**What the task asks**
Can you update the listing below by replacing every "city" with "town" and leaving everything else unchanged? Leave out the pictures.

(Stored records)

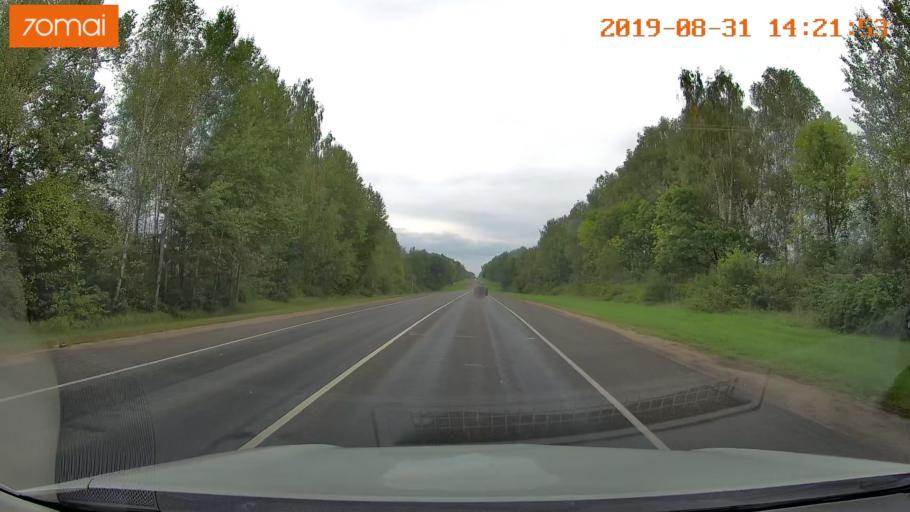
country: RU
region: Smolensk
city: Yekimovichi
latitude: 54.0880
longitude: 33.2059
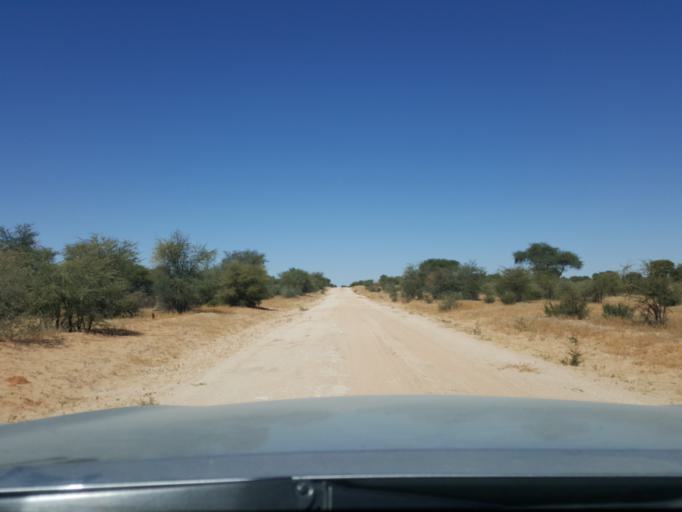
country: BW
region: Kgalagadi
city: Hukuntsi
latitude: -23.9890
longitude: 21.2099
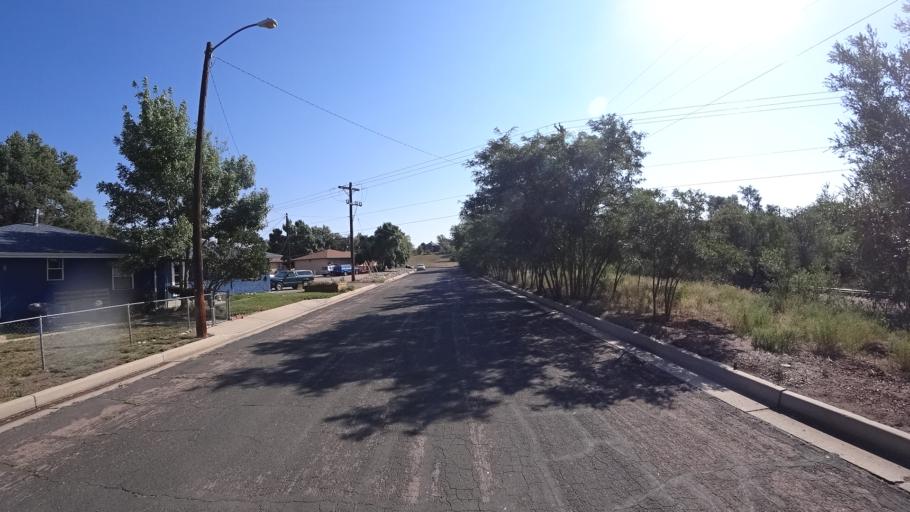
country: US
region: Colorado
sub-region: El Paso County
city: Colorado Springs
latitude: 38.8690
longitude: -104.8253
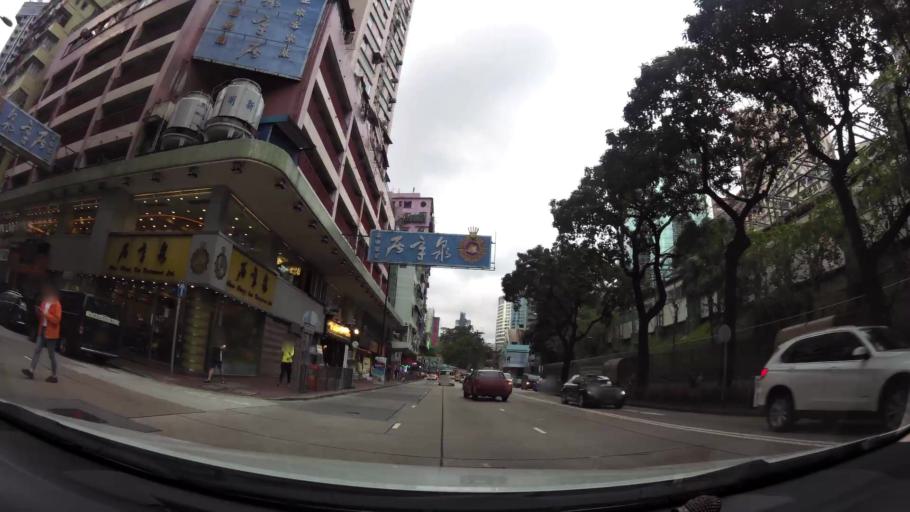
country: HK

**Answer in full**
country: RU
region: Smolensk
town: Yekimovichi
latitude: 54.0880
longitude: 33.2059
country: BW
region: Kgalagadi
town: Hukuntsi
latitude: -23.9890
longitude: 21.2099
country: US
region: Colorado
sub-region: El Paso County
town: Colorado Springs
latitude: 38.8690
longitude: -104.8253
country: HK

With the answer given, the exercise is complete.